Excerpts from a dataset:
%%

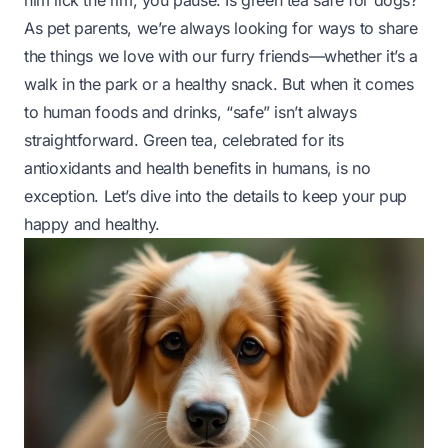
him lick the rim, you pause. Is green tea safe for dogs?
As pet parents, we’re always looking for ways to share
the things we love with our furry friends—whether it’s a
walk in the park or a healthy snack. But when it comes
to human foods and drinks, “safe” isn’t always
straightforward. Green tea, celebrated for its
antioxidants and health benefits in humans, is no
exception. Let’s dive into the details to keep your pup
happy and healthy.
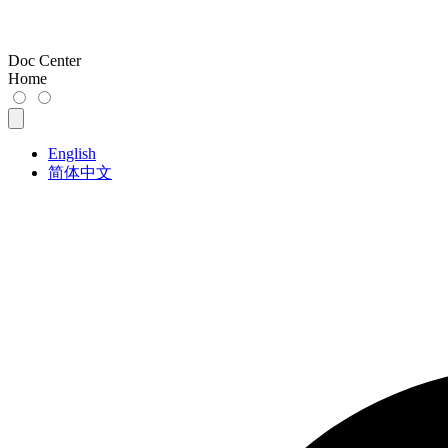
Doc Center
Home
English
简体中文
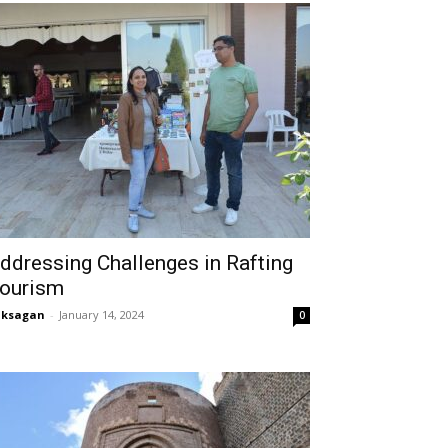
ddressing Challenges in Rafting
ourism
aksagan
-
January 14, 2024
0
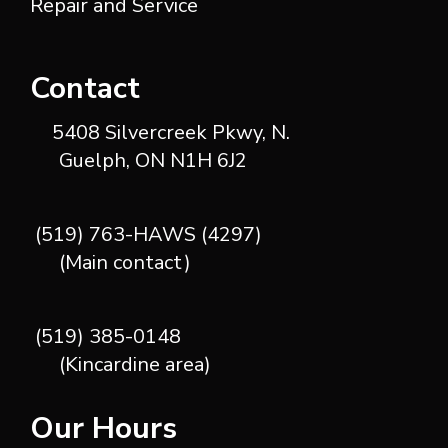
Repair and Service
Contact
5408 Silvercreek Pkwy, N.
Guelph, ON N1H 6J2
(519) 763-HAWS (4297)
(Main contact)
(519) 385-0148
(Kincardine area)
Our Hours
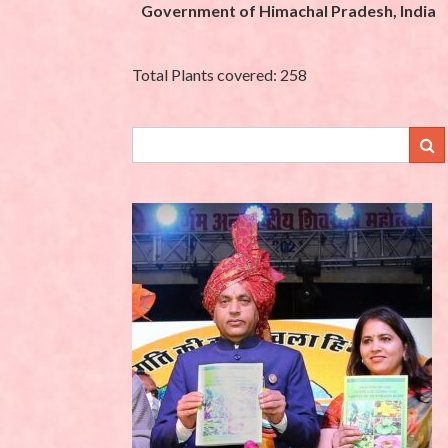
Government of Himachal Pradesh, India
Total Plants covered: 258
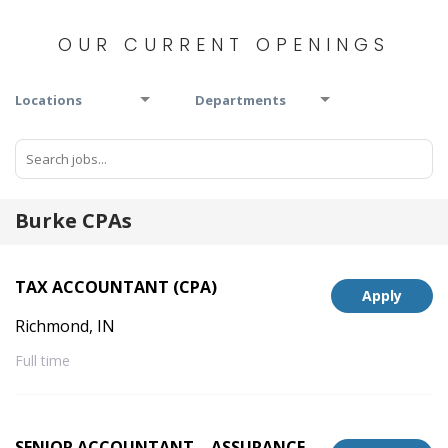
OUR CURRENT OPENINGS
Locations
Departments
Burke CPAs
TAX ACCOUNTANT (CPA)
Apply
Richmond, IN
Full time
SENIOR ACCOUNTANT – ASSURANCE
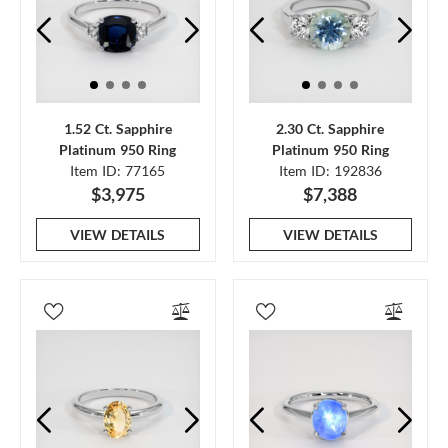
1.52 Ct. Sapphire
2.30 Ct. Sapphire
Platinum 950 Ring
Platinum 950 Ring
Item ID: 77165
Item ID: 192836
$3,975
$7,388
VIEW DETAILS
VIEW DETAILS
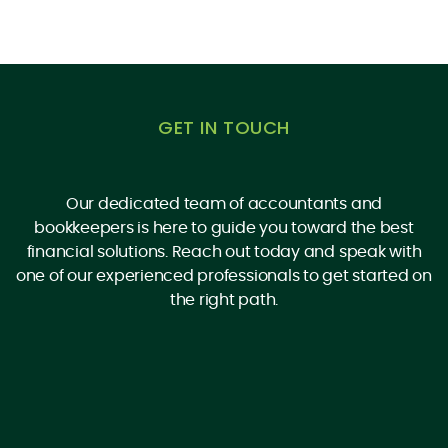
GET IN TOUCH
Our dedicated team of accountants and
bookkeepers is here to guide you toward the best
financial solutions. Reach out today and speak with
one of our experienced professionals to get started on
the right path.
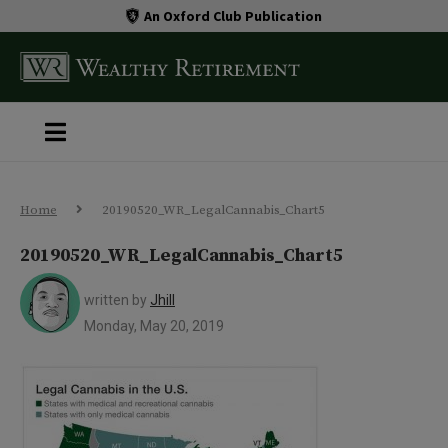
An Oxford Club Publication
Home
20190520_WR_LegalCannabis_Chart5
20190520_WR_LegalCannabis_Chart5
written by
Jhill
Monday, May 20, 2019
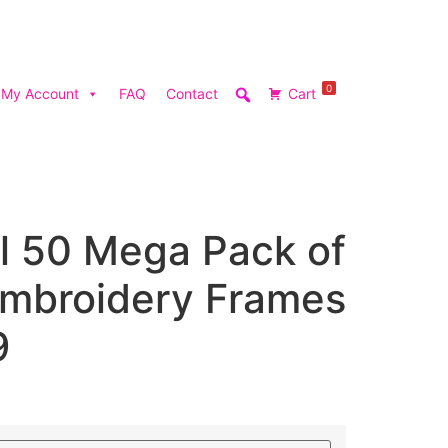
0
My Account
FAQ
Contact
Cart
l 50 Mega Pack of
mbroidery Frames
9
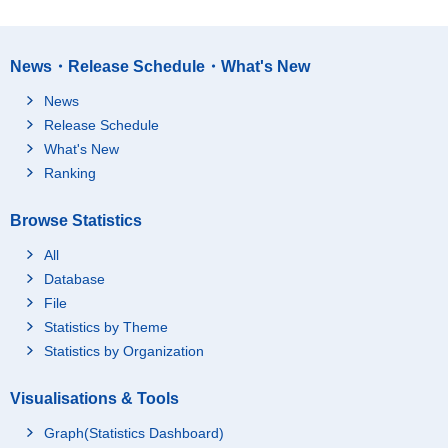
News・Release Schedule・What's New
News
Release Schedule
What's New
Ranking
Browse Statistics
All
Database
File
Statistics by Theme
Statistics by Organization
Visualisations & Tools
Graph(Statistics Dashboard)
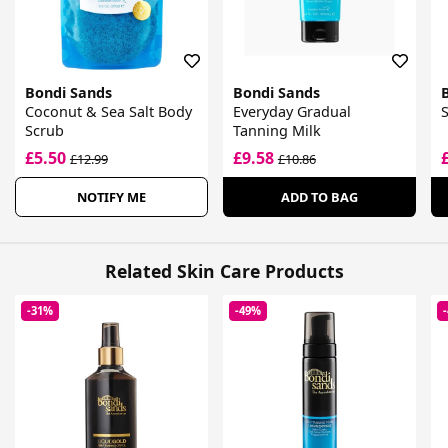
Bondi Sands
Bondi Sands
Coconut & Sea Salt Body
Everyday Gradual
S
Scrub
Tanning Milk
£5.50
£9.58
£12.99
£10.86
NOTIFY ME
ADD TO BAG
Related Skin Care Products
-31%
-49%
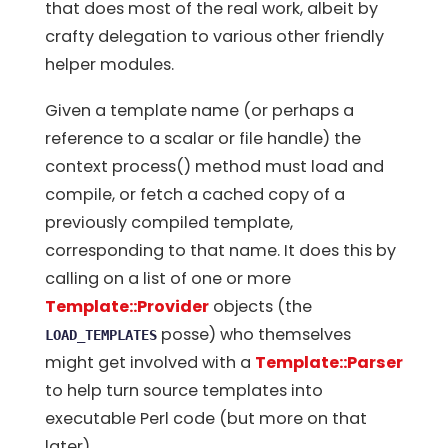
that does most of the real work, albeit by
crafty delegation to various other friendly
helper modules.
Given a template name (or perhaps a
reference to a scalar or file handle) the
context process() method must load and
compile, or fetch a cached copy of a
previously compiled template,
corresponding to that name. It does this by
calling on a list of one or more
Template::Provider
objects (the
posse) who themselves
LOAD_TEMPLATES
might get involved with a
Template::Parser
to help turn source templates into
executable Perl code (but more on that
later).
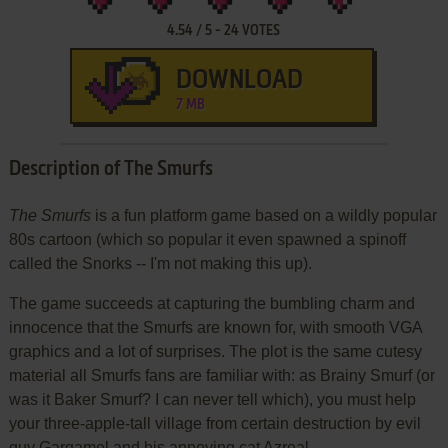
4.54
/
5
-
24
VOTES
DOWNLOAD
7 MB
Description of The Smurfs
The Smurfs
is a fun platform game based on a wildly popular
80s cartoon (which so popular it even spawned a spinoff
called the Snorks -- I'm not making this up).
The game succeeds at capturing the bumbling charm and
innocence that the Smurfs are known for, with smooth VGA
graphics and a lot of surprises. The plot is the same cutesy
material all Smurfs fans are familiar with: as Brainy Smurf (or
was it Baker Smurf? I can never tell which), you must help
your three-apple-tall village from certain destruction by evil
guy Gargamel and his annoying cat Azreal.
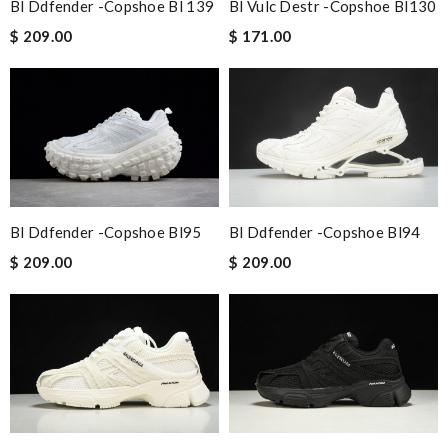
Bl Ddfender -copshoe Bl 139
Bl Vulc Destr -copshoe Bl130
$ 209.00
$ 171.00
Bl Ddfender -copshoe Bl95
Bl Ddfender -copshoe Bl94
$ 209.00
$ 209.00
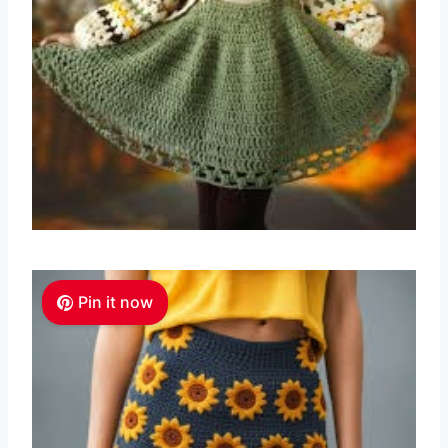
Pin it now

%%

TASK PROMPT: Pull out each line of the data containing the word "that", with case counting toward a match.

RESULT OF THE TASK:
that does most of the real work, albeit by
corresponding to that name. It does this by
executable Perl code (but more on that
innocence that the Smurfs are known for, with smooth VGA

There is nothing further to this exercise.